A group of conservation scientists is pushing for Barack Obama to select Rep. Raúl Grijalva (D-Ariz.) as secretary of the interior. The 58 scientists — who work for a variety of academic and conservation institutions — delivered a letter [PDF] advocating for Grijalva to Obama’s transition staff on Monday.
“The position of Secretary of the Interior is critically important to ameliorating the eight years of environmental damage done by the Bush administration and we believe that Congressman Grijalva’s background and record show him to be a leader ready for this challenge,” they write, citing his as evidence his experience on the House Natural Resources Committee, chairmanship of the Subcommittee on National Parks, work with Native American communities, and leadership in conservation of the Sonoran Desert.

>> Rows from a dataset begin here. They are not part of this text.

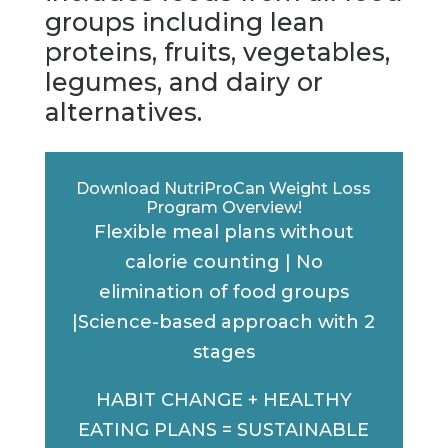
groups including lean
proteins, fruits, vegetables,
legumes, and dairy or
alternatives.
Download NutriProCan Weight Loss
Program Overview!
Flexible meal plans without
calorie counting | No
elimination of food groups
|Science-based approach with 2
stages
HABIT CHANGE + HEALTHY
EATING PLANS = SUSTAINABLE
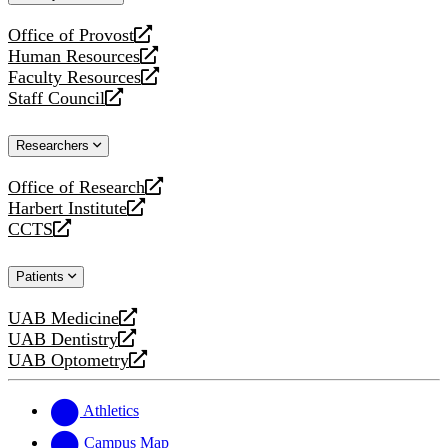
website
Office of Provost
opens
Human Resources
a
opens
Faculty Resources
new
a
opens
Staff Council
website
new
a
opens
website
new
a
Researchers
website
new
website
Office of Research
opens
Harbert Institute
a
opens
CCTS
new
a
opens
website
new
a
Patients
website
new
website
UAB Medicine
opens
UAB Dentistry
a
opens
UAB Optometry
new
a
opens
website
new
a
website
new
Athletics
website
Campus Map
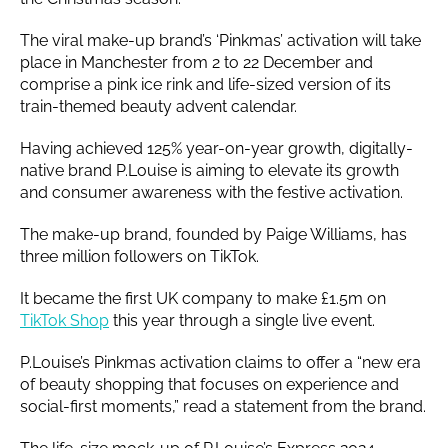
The viral make-up brand’s ‘Pinkmas’ activation will take
place in Manchester from 2 to 22 December and
comprise a pink ice rink and life-sized version of its
train-themed beauty advent calendar.
Having achieved 125% year-on-year growth, digitally-
native brand P.Louise is aiming to elevate its growth
and consumer awareness with the festive activation.
The make-up brand, founded by Paige Williams, has
three million followers on TikTok.
It became the first UK company to make £1.5m on
TikTok Shop
this year through a single live event.
P.Louise’s Pinkmas activation claims to offer a “new era
of beauty shopping that focuses on experience and
social-first moments,” read a statement from the brand.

“The challenges facing the next Secretary of the Interior require a broad thinker who understands how to protect and steward natural resources and lands in a changing climate under the pressure for increased energy production,” they write. “Congressman Grijalva has shown that he grasps the tradeoffs involved in such decisions.”
The scientists acknowledge that there is pressure to appoint a “sportsman” to the post, but argue that “it is far more important today to have a Secretary who understands ecosystem science and who is committed to science-based decision-making.”
The two lead signatories on the letter are Dr. Travis Longcore, a research associate professor of geography at the University of Southern California, and Catherine Rich, executive officer of the Urban Wildlands Group, which is based in Los Angeles. See the document [PDF] for a complete list of signers.